If you fill all of HP48 user memory to within a couple of hundred
remaining free bytes, then even the necessary operations of
refreshing the menu display grobs and stack display will cause
frequent "garbage collection" (internal temporary memory cleanup),
and will slow down reponses (or provoke a low-memory recovery program).

Garbage collection occurs inevitably anyway from time to time,
and results in a momentary pause, as explained in the User's Guide.

Holding down any key causes an extra 1000 or so keyboard scans
per second, which also takes precedence over calculating,
and hence can appear to cause a slower response.

The most probable misunderstanding, however, involves mistaking
the short-term persistance of the "hourglass" annunciator
as having anything to do with the true "response time"
of the calculator.  It seems to me, although I do not know
the particular internals, that the annunciator was programmed
to remain on for some minumum interval, much as various
other displays in quite a few HP models (e.g. the
word "Calculating..." in HP18C/19B) are deliberately
made to persist long enough (0.4 seconds on my HP18C)
that a human being can register having seen the response.

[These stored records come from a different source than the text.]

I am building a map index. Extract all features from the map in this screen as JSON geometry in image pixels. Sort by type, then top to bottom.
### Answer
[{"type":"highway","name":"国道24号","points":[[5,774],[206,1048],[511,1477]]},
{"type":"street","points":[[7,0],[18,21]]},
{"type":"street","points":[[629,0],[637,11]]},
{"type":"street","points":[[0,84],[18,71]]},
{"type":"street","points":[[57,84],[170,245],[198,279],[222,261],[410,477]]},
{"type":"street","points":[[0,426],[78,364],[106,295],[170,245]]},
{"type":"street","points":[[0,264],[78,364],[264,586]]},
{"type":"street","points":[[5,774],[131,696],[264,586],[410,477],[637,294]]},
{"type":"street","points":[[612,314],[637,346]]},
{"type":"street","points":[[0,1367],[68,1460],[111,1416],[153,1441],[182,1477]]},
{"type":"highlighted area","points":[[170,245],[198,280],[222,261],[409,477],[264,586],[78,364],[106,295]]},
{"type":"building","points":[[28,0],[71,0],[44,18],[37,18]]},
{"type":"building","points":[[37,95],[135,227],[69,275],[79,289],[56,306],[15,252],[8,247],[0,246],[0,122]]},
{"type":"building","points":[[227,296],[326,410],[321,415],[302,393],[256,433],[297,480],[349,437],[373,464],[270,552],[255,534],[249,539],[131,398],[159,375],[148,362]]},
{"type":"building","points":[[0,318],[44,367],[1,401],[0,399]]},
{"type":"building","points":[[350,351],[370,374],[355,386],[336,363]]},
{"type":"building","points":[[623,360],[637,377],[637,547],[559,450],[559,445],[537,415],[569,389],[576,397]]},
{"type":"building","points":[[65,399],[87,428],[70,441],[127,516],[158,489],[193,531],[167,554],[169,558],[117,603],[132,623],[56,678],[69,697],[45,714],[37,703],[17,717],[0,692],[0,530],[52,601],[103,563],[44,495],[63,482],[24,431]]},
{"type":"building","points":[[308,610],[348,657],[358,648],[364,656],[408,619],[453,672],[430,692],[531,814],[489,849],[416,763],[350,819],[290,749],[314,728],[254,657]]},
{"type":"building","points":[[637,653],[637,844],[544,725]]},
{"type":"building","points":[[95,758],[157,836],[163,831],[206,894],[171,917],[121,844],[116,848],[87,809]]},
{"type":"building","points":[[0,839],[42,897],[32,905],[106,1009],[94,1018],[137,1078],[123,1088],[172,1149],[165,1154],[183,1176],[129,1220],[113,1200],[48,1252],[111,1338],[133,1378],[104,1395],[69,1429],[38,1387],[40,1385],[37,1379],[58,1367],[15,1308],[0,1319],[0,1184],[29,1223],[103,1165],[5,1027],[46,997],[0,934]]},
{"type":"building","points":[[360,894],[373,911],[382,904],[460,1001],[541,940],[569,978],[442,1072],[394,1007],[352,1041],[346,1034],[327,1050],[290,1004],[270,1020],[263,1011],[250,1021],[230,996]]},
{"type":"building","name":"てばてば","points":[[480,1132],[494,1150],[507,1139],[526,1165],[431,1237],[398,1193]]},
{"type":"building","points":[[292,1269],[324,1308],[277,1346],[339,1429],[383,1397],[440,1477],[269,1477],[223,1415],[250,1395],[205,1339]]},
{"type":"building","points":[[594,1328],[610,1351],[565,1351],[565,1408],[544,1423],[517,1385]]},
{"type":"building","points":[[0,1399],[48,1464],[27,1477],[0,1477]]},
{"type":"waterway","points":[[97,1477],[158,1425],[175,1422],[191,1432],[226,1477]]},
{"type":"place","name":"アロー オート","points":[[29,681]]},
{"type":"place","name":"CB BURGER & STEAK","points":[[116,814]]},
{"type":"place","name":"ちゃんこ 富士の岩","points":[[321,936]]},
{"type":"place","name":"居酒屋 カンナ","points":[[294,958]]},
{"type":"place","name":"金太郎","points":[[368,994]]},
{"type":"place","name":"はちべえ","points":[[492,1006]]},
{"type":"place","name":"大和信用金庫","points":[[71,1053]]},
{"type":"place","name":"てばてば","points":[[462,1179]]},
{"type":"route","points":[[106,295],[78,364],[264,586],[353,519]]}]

The re-building of the stack display (which occurs only after
all calculations have completed and no further keystrokes
remain in the keyboard buffer) also takes an amount of time
dependent upon the number and types of objects to be displayed,
with longer time being taken to decompile programs and algebraics);
however, stack level 1 is [re-]displayed first, and then higher
levels, if any, until there are no more objects to display, or the
display area fills up.  Next comes the display of the "status"
area at the top of the screen, and lastly, the menu key
grobs are built and [re-]displayed.

The actual processing of input, however, takes a matter of milliseconds,
and is much too fast to be noticeable to anyone.  For example, it
takes 30 milliseconds (when timed by a program, using the internal
high-resolution timer, which counts 8192 times per second) for
the calculator to parse an entered string "123.45" into an
executable object and then execute the object, which is what happens
when you press Enter, after entering 123.45 into the command line;
this 30 milliseconds is much less than the time it takes any person
less speedy than Clark Kent (i.e. Superman) to press even one key,
or even to blink an eye.

Similarly, it takes only about one millisecond to perform an internal
"+" command (adding two real numbers).  When I start with a zero value
on the stack and commence pressing 1 + 2 + 3 + ... as fast as I can
type, alternating with two hands for digits (left hand) and +
(right hand), I can never out-run the calculator's ability
to keep up with me, not even when I just keep entering the same
digit [1] every time, and count how many times I have done this,
so that I know what answer to expect.

I don't know what kind of blitzkrieg speed-typing you could possibly
perform to exercise this calc any faster, but unless you have loaded
some program which is doing something extra every time you enter
something, then it's not the calculator itself which is causing
whatever phenomenon you perceive, and your statements appear
to me to be simply ill-informed, and ill-informing.

My suggestion to everyone, via this essay, is to look more deeply
into things before firing off uninformed conclusions; a considerable
amount of wasted human effort (and expense) could be avoided
if everyone made it an established habit to do so.